10 The Appellant’s brother-in-law’s evidence is contained in a short statement and essentially maintains that there is the relationship between the Appellant and Sponsor. He claimed to have been at his home when Immigration Officers visited and he denies that when asked he replied that he said he had no knowledge of the Appellant and his European Union partner. He denied that he had said that his brother, who had the same surname to him, used to live with them but had since moved. He denied that he had said only he and his children lived there. The position therefore was that, in effect, the Appellant says that the evidence supports his claim as to his occupation of those premises.
11. The statement of the Appellant’s sister (who I have said did not attend the hearing) is dated 21 October 2015 and again contains bare information as to the ongoing relationship claimed between the Appellant and Sponsor.
12. The only document, I was taken to, which identifies the Appellant and Sponsor together is in fact a tenancy agreement which contains both their names and relates to a period of a tenancy between May 2015 and May 2016. There is nothing from the landlord of the premises at 89 Neville Close, Mr Tolu Onisori, which confirmed his knowledge of their occupation. There are one or two documents which record the presence of the Appellant at an address said to be shared with the Sponsor and similarly from the Sponsor at several addresses. I have been presented with photographs which I deliberately went through one by one with the Appellant to identify with whom he appeared in the pictures, when they were taken and so forth. They identify, so he says, the Sponsor and himself or by the Appellant on his own in various situations at times, sometimes in 2013 or 2014 or at times which he does not recall.
13. The cross-examination of the Appellant essentially was aimed at his general credibility. Of particular concern in addressing those matters was that the Appellant had entered the UK in 2004, at which time he would have been about 17 years of age. In circumstances that are unexplained, he surprisingly lost his passport at some point. He has no idea on what basis his entry to the UK was effected. He has no idea of anything about the particulars within the passport. It is enough to say that, having lost the passport, he did not report the loss to the police and he has never made any attempt to acquire a new one from the Nigerian embassy in the United Kingdom. The Appellant contends that in fact for a period until about 2013/2014 he did nothing whatsoever about having a passport and was content to leave it from time to time to general requests of his uncle who palmed him off with excuses which amounted to procrastination.
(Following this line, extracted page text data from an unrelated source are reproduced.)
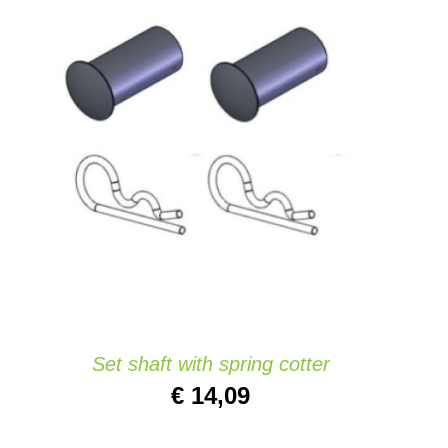
ADD TO CART
/
QUICK VIEW
Set shaft with spring cotter
€
14,09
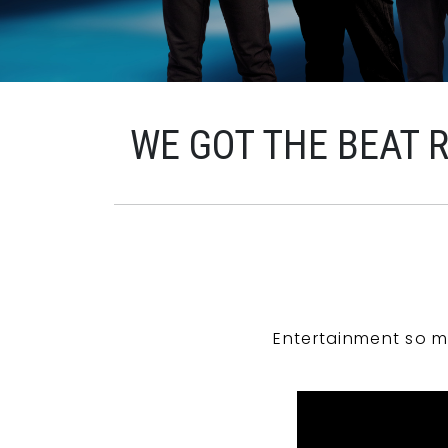
WE GOT THE BEAT 
Entertainment so m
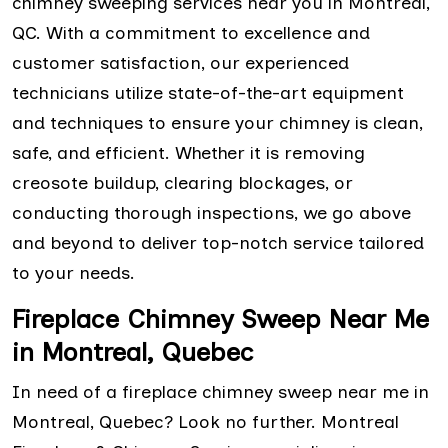
chimney sweeping services near you in Montreal,
QC. With a commitment to excellence and
customer satisfaction, our experienced
technicians utilize state-of-the-art equipment
and techniques to ensure your chimney is clean,
safe, and efficient. Whether it is removing
creosote buildup, clearing blockages, or
conducting thorough inspections, we go above
and beyond to deliver top-notch service tailored
to your needs.
Fireplace Chimney Sweep Near Me
in Montreal, Quebec
In need of a fireplace chimney sweep near me in
Montreal, Quebec? Look no further. Montreal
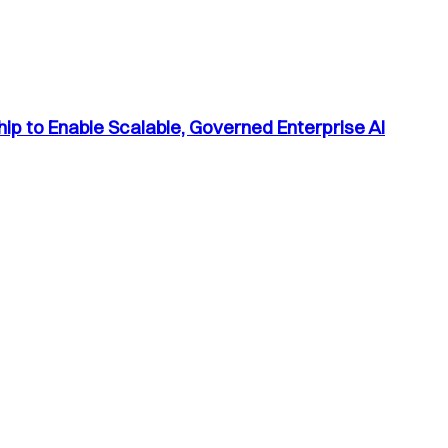
p to Enable Scalable, Governed Enterprise AI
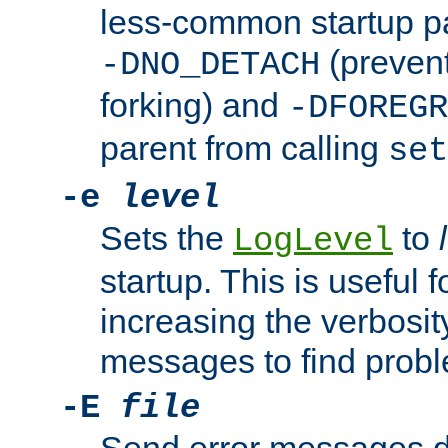
less-common startup p
(prevent
-DNO_DETACH
forking) and
-DFOREGR
parent from calling
set
-e
level
Sets the
to
LogLevel
startup. This is useful 
increasing the verbosity
messages to find probl
-E
file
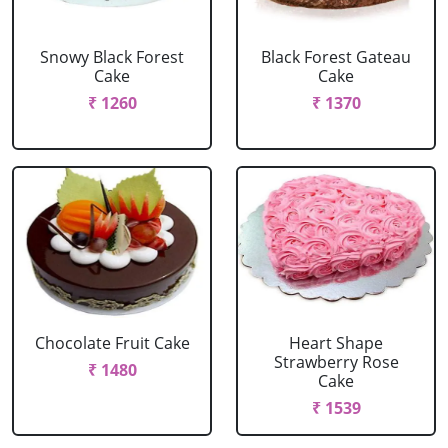
Snowy Black Forest
Black Forest Gateau
Cake
Cake
₹ 1260
₹ 1370
Chocolate Fruit Cake
Heart Shape
Strawberry Rose
₹ 1480
Cake
₹ 1539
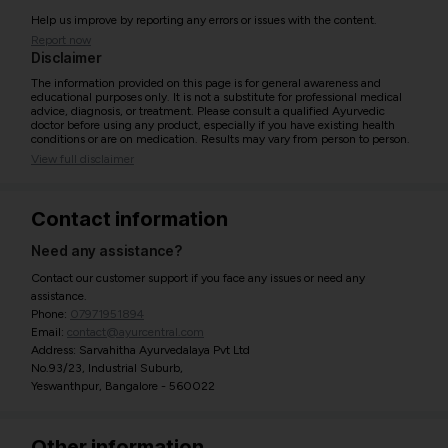
Help us improve by reporting any errors or issues with the content.
Report now
Disclaimer
The information provided on this page is for general awareness and
educational purposes only. It is not a substitute for professional medical
advice, diagnosis, or treatment. Please consult a qualified Ayurvedic
doctor before using any product, especially if you have existing health
conditions or are on medication. Results may vary from person to person.
View full disclaimer
Contact information
Need any assistance?
Contact our customer support if you face any issues or need any
assistance.
Phone:
07971951894
Email:
contact@ayurcentral.com
Address: Sarvahitha Ayurvedalaya Pvt Ltd
No.93/23, Industrial Suburb,
Yeswanthpur, Bangalore - 560022
Other information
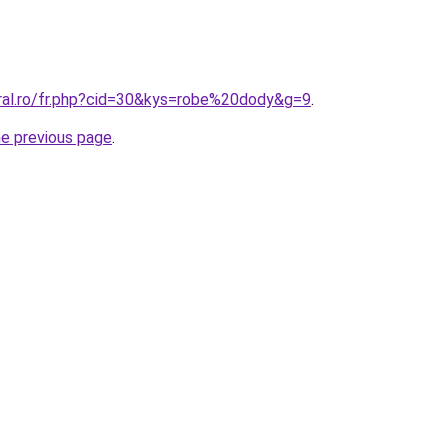
oral.ro/fr.php?cid=30&kys=robe%20dody&g=9
.
he previous page
.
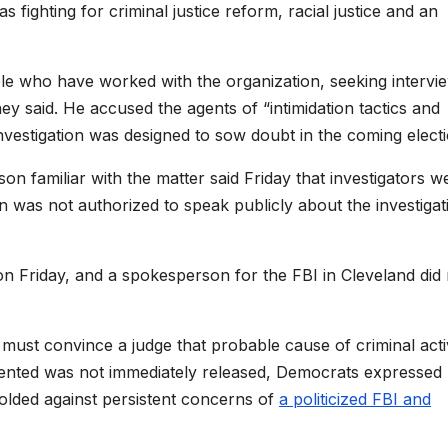
 fighting for criminal justice reform, racial justice and an
le who have worked with the organization, seeking intervi
y said. He accused the agents of “intimidation tactics and
vestigation was designed to sow doubt in the coming electi
n familiar with the matter said Friday that investigators w
n was not authorized to speak publicly about the investigat
 Friday, and a spokesperson for the FBI in Cleveland did 
 must convince a judge that probable cause of criminal acti
esented was not immediately released, Democrats expressed
folded against persistent concerns of
a politicized FBI and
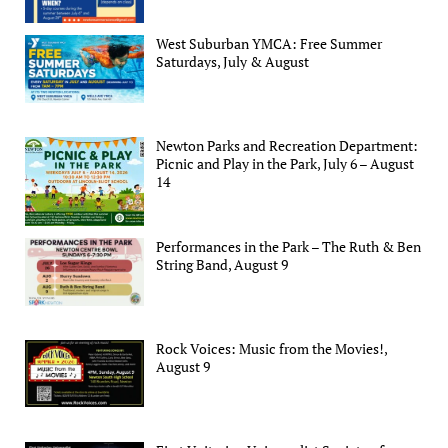
West Suburban YMCA: Free Summer
Saturdays, July & August
Newton Parks and Recreation Department:
Picnic and Play in the Park, July 6 – August
14
Performances in the Park – The Ruth & Ben
String Band, August 9
Rock Voices: Music from the Movies!,
August 9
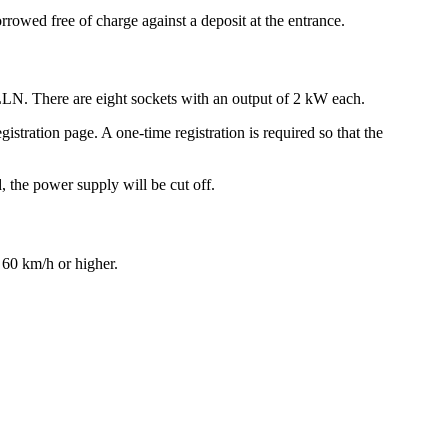
wed free of charge against a deposit at the entrance.
LLN. There are eight sockets with an output of 2 kW each.
istration page. A one-time registration is required so that the
, the power supply will be cut off.
h 60 km/h or higher.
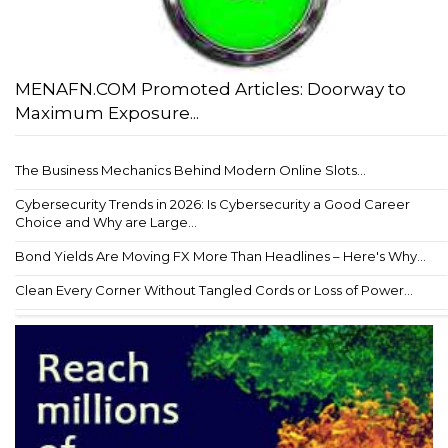
MENAFN.COM Promoted Articles: Doorway to
Maximum Exposure...
The Business Mechanics Behind Modern Online Slots...
Cybersecurity Trends in 2026: Is Cybersecurity a Good Career
Choice and Why are Large...
Bond Yields Are Moving FX More Than Headlines – Here's Why...
Clean Every Corner Without Tangled Cords or Loss of Power...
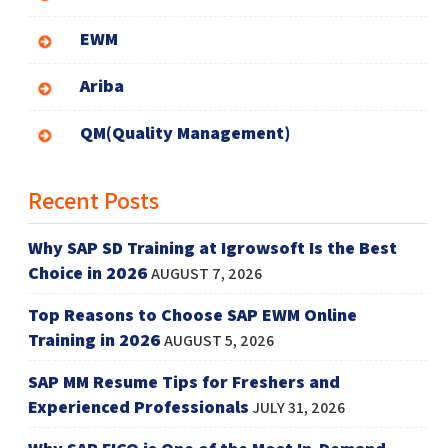
EWM
Ariba
QM(Quality Management)
Recent Posts
Why SAP SD Training at Igrowsoft Is the Best
Choice in 2026
AUGUST 7, 2026
Top Reasons to Choose SAP EWM Online
Training in 2026
AUGUST 5, 2026
SAP MM Resume Tips for Freshers and
Experienced Professionals
JULY 31, 2026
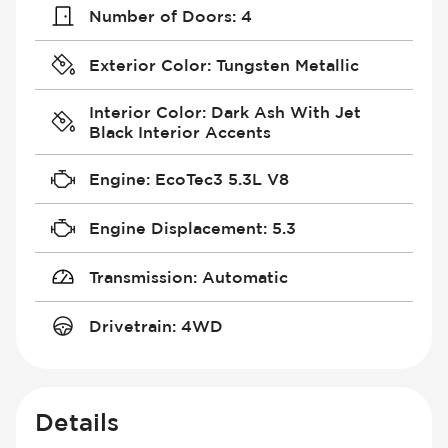
Number of Doors
:
4
Exterior Color
:
Tungsten Metallic
Interior Color
:
Dark Ash With Jet
Black Interior Accents
Engine
:
EcoTec3 5.3L V8
Engine Displacement
:
5.3
Transmission
:
Automatic
Drivetrain
:
4WD
Details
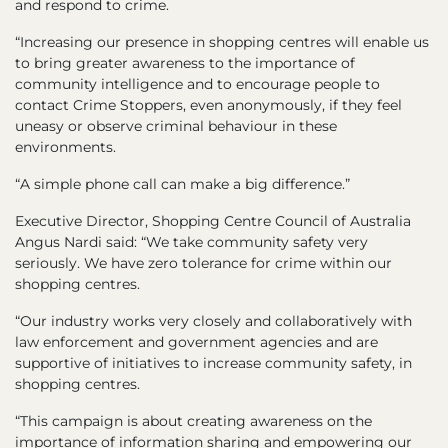
and respond to crime.
“Increasing our presence in shopping centres will enable us
to bring greater awareness to the importance of
community intelligence and to encourage people to
contact Crime Stoppers, even anonymously, if they feel
uneasy or observe criminal behaviour in these
environments.
“A simple phone call can make a big difference.”
Executive Director, Shopping Centre Council of Australia
Angus Nardi said: “We take community safety very
seriously. We have zero tolerance for crime within our
shopping centres.
“Our industry works very closely and collaboratively with
law enforcement and government agencies and are
supportive of initiatives to increase community safety, in
shopping centres.
“This campaign is about creating awareness on the
importance of information sharing and empowering our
The Appellant’s uncle Idris Onisori did nothing to obtain a replacement or to deal with the Appellant who remained in the United Kingdom without status, without working, without undergoing education or seemingly doing anything, as he claimed, for years.
14. Similarly the Appellant claimed he was content that he should be looked after financially by his uncle for a period of time, then his sister, by other family members and ultimately the Sponsor. He has, on his case, never worked in the United Kingdom and has never travelled outside the United Kingdom because of the lack of a passport. Ultimately the only claim made to regularise his position came following the claimed proxy marriage to the Sponsor.
15. Having considered those matters, I found it difficult to decide whether or not the Appellant was being completely blithe and willingly avoiding the consequences of his preference of life in the United Kingdom to life in Nigeria, and to remain here in the manner in which he has, or whether it was simply he went underground and could never find a way to surface until after the claimed marriage.
16. I essentially have no information about their life together, what they do together, where they go and how their life has proceeded now for a number of years. On such very limited evidence as I have, I have considerable reservations about the reliability of the claim that the Sponsor has gone abroad. If she has, it is not apparent why it was necessary to do so to avoid a hearing today if the funeral was on 25 February 2017 in France. It is also striking that no application for an adjournment was made, bearing in mind the significance of the issue being run, that there would at least with appropriate evidence of the death of the mother be a basis for an adjournment. No such application was contemplated by Mr Aborisnde and I do draw an adverse inference from the absence of her evidence, as well as the absence of the other witnesses and the absence of the uncle who did not make any statement at all.
17. If it is necessary to do so, I find that the Appellant is not a credible and reliable witness of fact. I find that the Appellant is not in a durable relationship with the Sponsor. I have the gravest reservations about the reliability of the other evidence again which has not been tested by way of cross-examination through the witnesses absence. The Appellant has experienced solicitors acting for him and in the circumstances I can only assume and proceed on the basis that the representation is competent and has properly assessed the needs and the proper presentation of the evidence relating to this part of the claim. In the circumstances therefore, irrespective of the issue of whether or not it is open to me to consider an appeal by a person as an extended family member, I find that on the evidence before me there is none to show on a reliable basis he discharged the burden of proof upon a balance of probabilities that, as at the date of the Respondent’s decision or the date of the hearing, more importantly, he was such a person.

NOTICE OF DECISION
The appeal on all grounds is dismissed.

ANONYMITY ORDER
There is no requirement or request made for anonymity and no order is appropriate.

FEE AWARD
A fee of £80 was paid.
The appeal has been rejected and accordingly no fee award is appropriate.